A lack of coddling shouldn’t be a deterrent. It is possible for players to finish the game without resorting to a walkthrough—the clues are all there, if you’re smart about finding them—and that, perhaps like Twin Peaks‘ return, one of the biggest pleasures is in how the plot goes to places you would never guess.

This is how Mizzurna best exhibits a Shenmue sensibility, as Matthew must endure bar fistfights, animal attacks, car chases and tailing suspects without being spotted, to name just a few random scenarios. As much as Evie likens Mizzurna to a really great story that a game was made to tell, so the design seems to follow suit.

“The gameplay is always changing, so it’ll introduce something almost at the end of the game that you’ve never done before,” Evie says. “There are so many moments like that.”

She maintains it’s the narrative alone that’s worth the price of admission, crediting a cross-country trip Ishizuka took across America before development began as a primary reason for its authenticity beyond the director’s obvious love of Lynch. (The only oversight in Mizzurna‘s Americana? The fact that a game taking place starting on December 25th is oddly staged in a town devoid of Christmas decorations.)

“Apart from that, it’s really, really well done,” Evie says. “And it’s a brilliant game to translate because it’s so well written. You don’t always get that with Japanese games.”
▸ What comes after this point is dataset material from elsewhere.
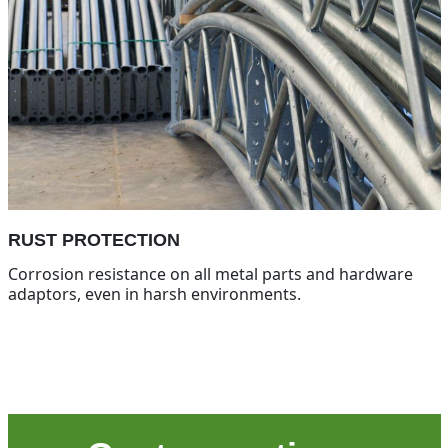
RUST PROTECTION
Corrosion resistance on all metal parts and hardware
adaptors, even in harsh environments.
Ironically, Lynch did flirt once with the notion of games in the mid-’90s, in a planned collaboration with a trio of Japanese companies, including Bandai. It’s doubtful the project, called Woodcutters From Fiery Ships—which may or may not have been related to the tar-faced Woodsmen of Fire Walk With Me and 2017’s revival—ever had a realistic shot at going anywhere, if Lynch’s own dreamlike description of an experience that could “bend back upon itself” is any indication. The purest of Lynchian forms may be anathema to such digital spaces.

If Twin Peaks’ weirder side is covered with the greatest frequency, then Mizzurna Falls gives players an excuse to live in a different sort of Lynchian dimension. Having now finished the game countless times, Evie is thrilled at the possibility of its gaining real exposure to curious players willing to seek it out—and to Twin Peaks fans.

“Finding this game for me was just amazing, because it was more of what I really like about Twin Peaks,” she says. “I like all the weird, crazy stuff—but I also like the notion of this peaceful town where something is really bad is going on. So, for me personally, it kind of satisfied my desire for that side of it.”